Typically, prosecutors dismiss cases in one of two ways: with prejudice, or without prejudice.   Dismissing a case with prejudice means prosecutors cannot refile future charges against the defendant.  However, dismissing  without prejudice means the prosecutor may, in the future, refile charges at time if (1) statute of limitations has not expired, (2) jurisdiction still exists, and (3) prosecutors develop substantial probable cause to refile. 

In this case, the State charged Carneh with four counts of aggravated murder in March 2001.  After extensive and periodically successful competency restoration treatment, the trial court ultimately dismissed the case without prejudice because it found Carneh was incompetent to stand trial at that time.  The State refiled charges after learning that Carneh had shown signs of improvement.  The trial court ordered further competency restoration.

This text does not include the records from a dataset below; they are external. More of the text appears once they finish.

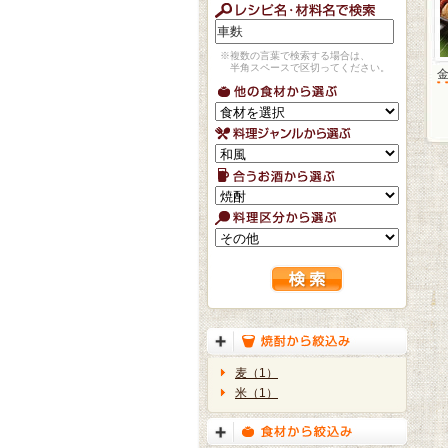
※複数の言葉で検索する場合は、
半角スペースで区切ってください。
麦（1）
米（1）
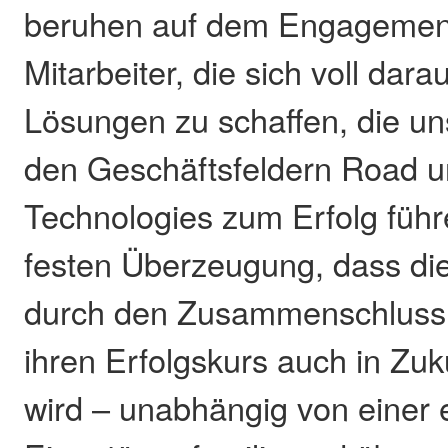
beruhen auf dem Engagemen
Mitarbeiter, die sich voll dara
Lösungen zu schaffen, die u
den Geschäftsfeldern Road u
Technologies zum Erfolg führ
festen Überzeugung, dass di
durch den Zusammenschluss 
ihren Erfolgskurs auch in Zuk
wird – unabhängig von einer 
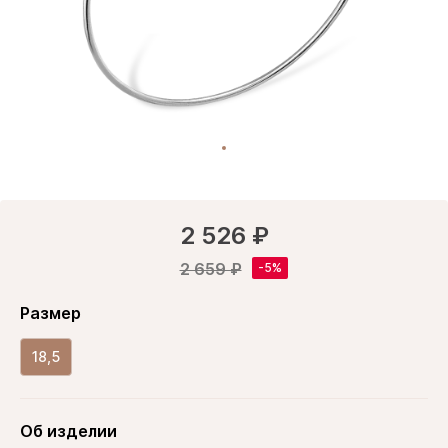
2 526 ₽
2 659 ₽
Размер
18,5
Об изделии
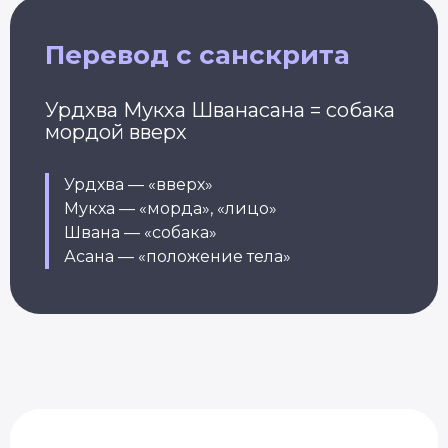
Перевод с санскрита
Урдхва Мукха Шванасана = собака
мордой вверх
Урдхва — «вверх»
Мукха — «морда», «лицо»
Швана — «собака»
Асана — «положение тела»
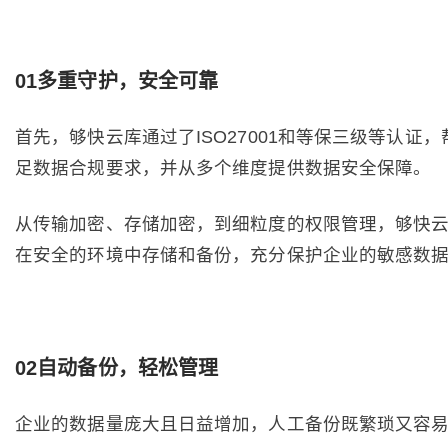
01多重守护，安全可靠
首先，够快云库通过了ISO27001和等保三级等认证
足数据合规要求，并从多个维度提供数据安全保障。
从传输加密、存储加密，到细粒度的权限管理，够快
在安全的环境中存储和备份，充分保护企业的敏感数
02自动备份，轻松管理
企业的数据量庞大且日益增加，人工备份既繁琐又容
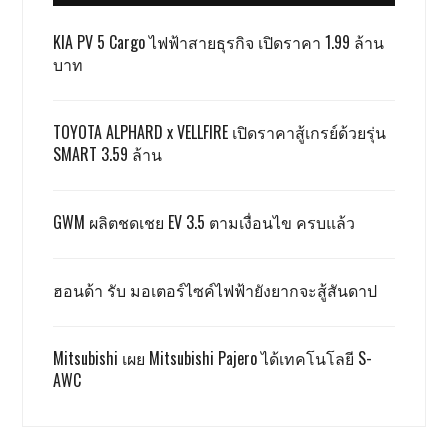
KIA PV 5 Cargo ไฟฟ้าสายธุรกิจ เปิดราคา 1.99 ล้าน
บาท
TOYOTA ALPHARD x VELLFIRE เปิดราคาสู้เกรย์ด้วยรุ่น
SMART 3.59 ล้าน
GWM ผลิตชดเชย EV 3.5 ตามเงื่อนไข ครบแล้ว
ฮอนด้า รับ มอเตอร์ไซค์ไฟฟ้ายังยากจะสู้สันดาป
Mitsubishi เผย Mitsubishi Pajero ได้เทคโนโลยี S-
AWC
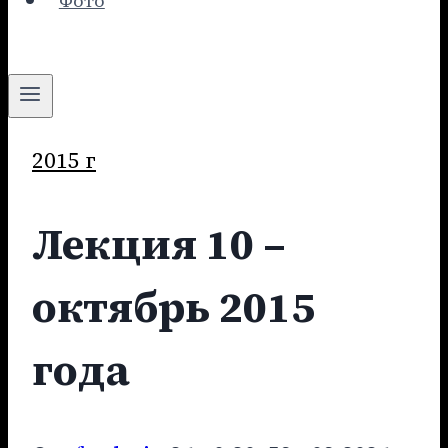
Фото
2015 г
Лекция 10 –
октябрь 2015
года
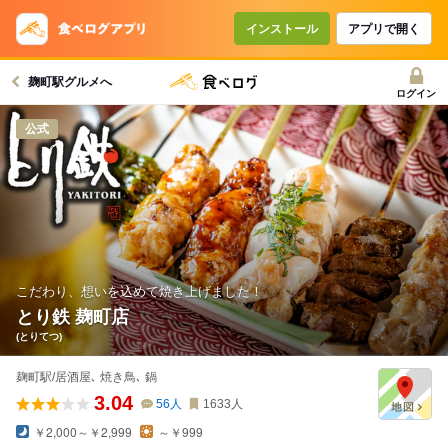
コースで使えるクーポン
戻る
インストール
アプリで開く
麹町駅グルメへ
クーポンを利用せず予約する
ログイン
公式
こだわり、想いを込めて焼き上げました！
とり鉄 麹町店
(とりてつ)
麹町駅/居酒屋､ 焼き鳥､ 鍋
3.04
56
人
1633
人
￥2,000～￥2,999
～￥999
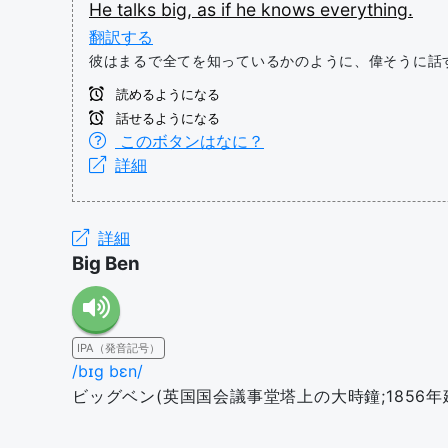
He
talks
big,
as
if
he
knows
everything.
翻訳する
彼はまるで全てを知っているかのように、偉そうに話
読めるようになる
話せるようになる
このボタンはなに？
詳細
詳細
Big Ben
IPA（発音記号）
/bɪɡ bɛn/
ビッグベン(英国国会議事堂塔上の大時鐘;1856年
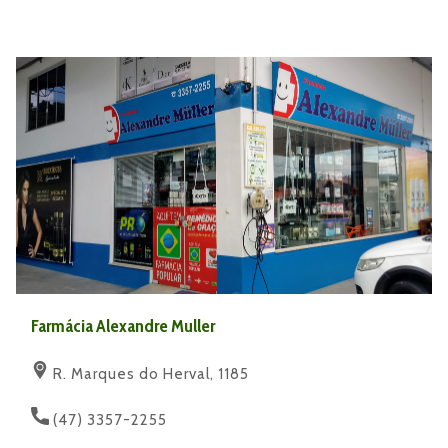
Farmácia Alexandre Muller
R. Marques do Herval, 1185
(47) 3357-2255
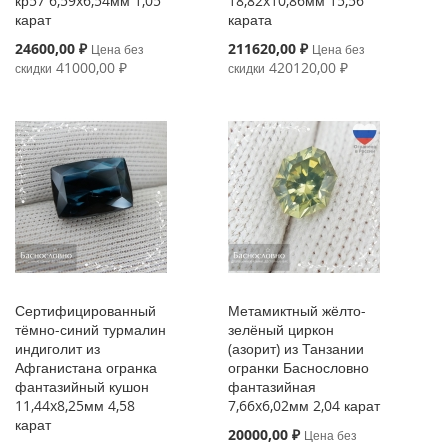
кр57 6,59x6,54мм 1,05
18,82x10,86мм 15,56
карат
карата
Special
Special
24600,00 ₽
211620,00 ₽
Цена без
Цена без
Price
Price
41000,00 ₽
420120,00 ₽
скидки
скидки
Сертифицированный
Метамиктный жёлто-
тёмно-синий турмалин
зелёный циркон
индиголит из
(азорит) из Танзании
Афганистана огранка
огранки Баснословно
фантазийный кушон
фантазийная
11,44x8,25мм 4,58
7,66x6,02мм 2,04 карат
карат
Special
20000,00 ₽
Цена без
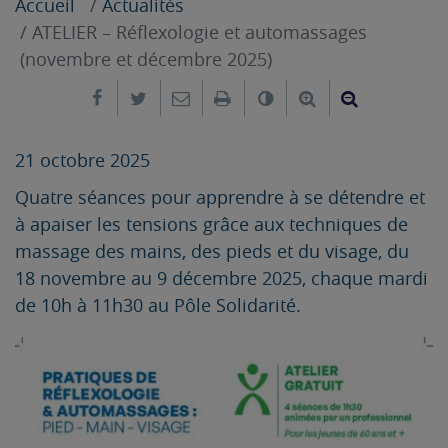
Accueil
Actualités
ATELIER – Réflexologie et automassages
(novembre et décembre 2025)
Partager sur Facebook
Partager sur Twitter
Envoyer par e-mail
Imprimer
Changer le contrast
Agrandir le tex
Réduire le
21 octobre 2025
Quatre séances pour apprendre à se détendre et
à apaiser les tensions grâce aux techniques de
massage des mains, des pieds et du visage, du
18 novembre au 9 décembre 2025, chaque mardi
de 10h à 11h30 au Pôle Solidarité.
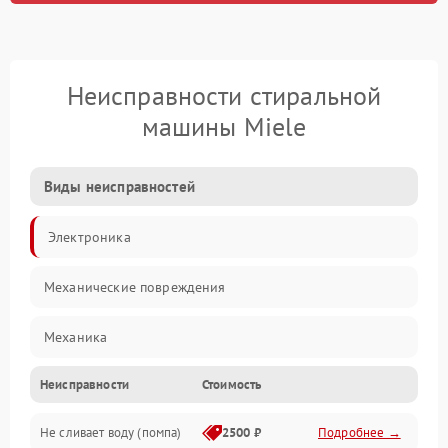
Неисправности стиральной
машины Miele
Виды неисправностей
Электроника
Механические повреждения
Механика
Неисправности
Стоимость
Электропитание
Не сливает воду (помпа)
2500 ₽
Подробнее →
Водоснабжение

RCW 10.77.086 provides that if competency restoration efforts are ultimately unsuccessful, “the charges shall be dismissed without prejudice, and either civil commitment proceedings shall be instituted or the court shall order the release of the defendant.”  After a trial court dismisses charges without prejudice pursuant to this statute, it loses the criminal jurisdiction and with it the authority to order competency evaluation or restoration.  But the statute reserves the prosecutor’s ability to refile charges and makes clear that the bar against trying incompetent defendants lasts only so long as such incapacity continues.  The prosecutor’s ability to refile is not unfettered; rather, the prosecutor must have a good faith basis to believe that competency has or will likely be restored.  In this case, the prosecutor received a letter from Western State Hospital indicating that Carneh’s condition had improved.  The letter was sufficient good faith basis to refile.  The trial court thereby reacquired criminal jurisdiction and with it the authority to order further competency restoration.  Ouch!!

My opinion?  Division II made a painfully reasonable  decision.  Competent defense attorneys should know that prosecutors may refile charges at any time if a case is dismissed without prejudice.  The remedy?  Whenever possible, defense attorneys should seek dismissals with prejudice.  True, our knee-jerk reaction is, quite simply, to take a dismissal in any form or fashion.  We’re grateful to get them for our clients, and nobody wants to look a gift horse in the mouth.   Still, a dismissal without prejudice obviously comes with strings attached.  Indeed, worst-case scenario like State v. Carneh could arise.